Speaker
Description
ExaGRyPE is a suite of solvers for numerical relativity based on ExaHyPE 2, our second-generation Exascale Hyperbolic PDE Engine. This solver tackles the Einstein equations/relativistic hydrodynamics equations under a 3+1 foliation, with a focus on compact object spacetimes. The implementation utilizes a block-structured Cartesian grid with higher-order Finite Difference schemes and adaptive mesh refinement while enabling massive parallelism through message passing, domain decomposition, and task parallelism.

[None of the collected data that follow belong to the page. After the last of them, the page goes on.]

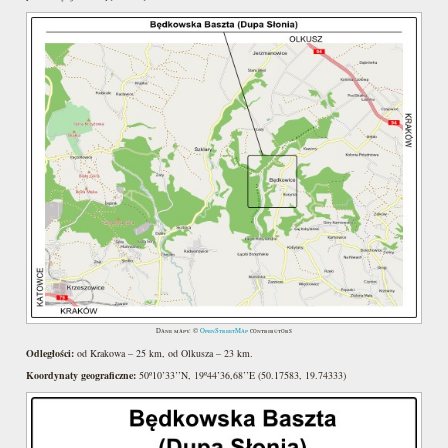
Dane mapy: ©
OpenStreetMap
contributors
Odległości:
od Krakowa – 25 km, od Olkusza – 23 km.
Koordynaty geograficzne:
50º10’33’’N, 19º44’36,68’’E (50.17583, 19.74333)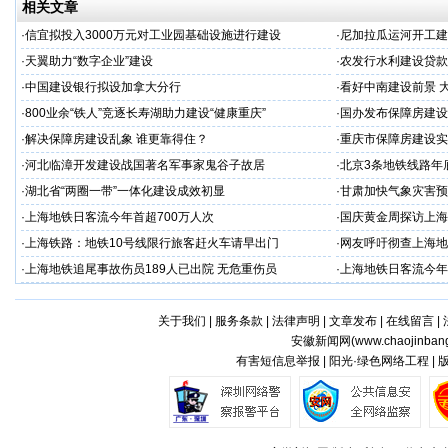
相关文章
·
信宜拟投入3000万元对工业园基础设施进行建设
·
尼加拉瓜运河开工建
·
天翼助力“数字企业”建设
·
农发行水利建设贷款
·
中国建设银行拟设加拿大分行
·
看好中南建设前景 
·
800业余“铁人”竞逐长寿湖助力建设“健康重庆”
·
国办发布保障房建设
·
解决保障房建设乱象 谁更靠得住？
·
重庆市保障房建设实
·
河北临漳开发建设战国著名军事家鬼谷子故居
·
北京3条地铁线路年底
·
湖北省“两圈一带”一体化建设成效初显
·
甘肃加快气象灾害预
·
上海地铁日客流今年首超700万人次
·
国庆黄金周探访上海
·
上海铁路：地铁10号线限行旅客赶火车请早出门
·
网友呼吁彻查上海地
·
上海地铁追尾事故伤员189人已出院 无危重伤员
·
上海地铁日客流今年
关于我们
|
服务条款
|
法律声明
|
文章发布
|
在线留言
|
安徽新闻网(
www.chaojinban
有害短信息举报 | 阳光·绿色网络工程 |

Our approach formalizes simulation creation as a sequence of lowering operations, where abstract logical tasks are broken down into progressively finer tasks until reaching a C++ executable level. The program logic is specified through a domain-specific Python interface, which maps to numerical tasks, then to technical tasks for parallelization, and finally to task graphs containing PDE evaluations, initial conditions, and boundary conditions. This architecture creates a rigorous separation of concerns, shielding users from technical details and simplifying the development of novel physical models. This approach enables researchers to efficiently develop and deploy novel physical models while leveraging the full computational potential of exascale systems.
In this talk, we are going to present the ExaGRyPE architecture and demonstrate its capabilities through comprehensive benchmarks. We will also highlight our unique solver-coupling feature, which allows us to seamlessly integrate finite volume scheme for relativistic hydrodynamics within our high-order finite-difference framework for spacetime evolution.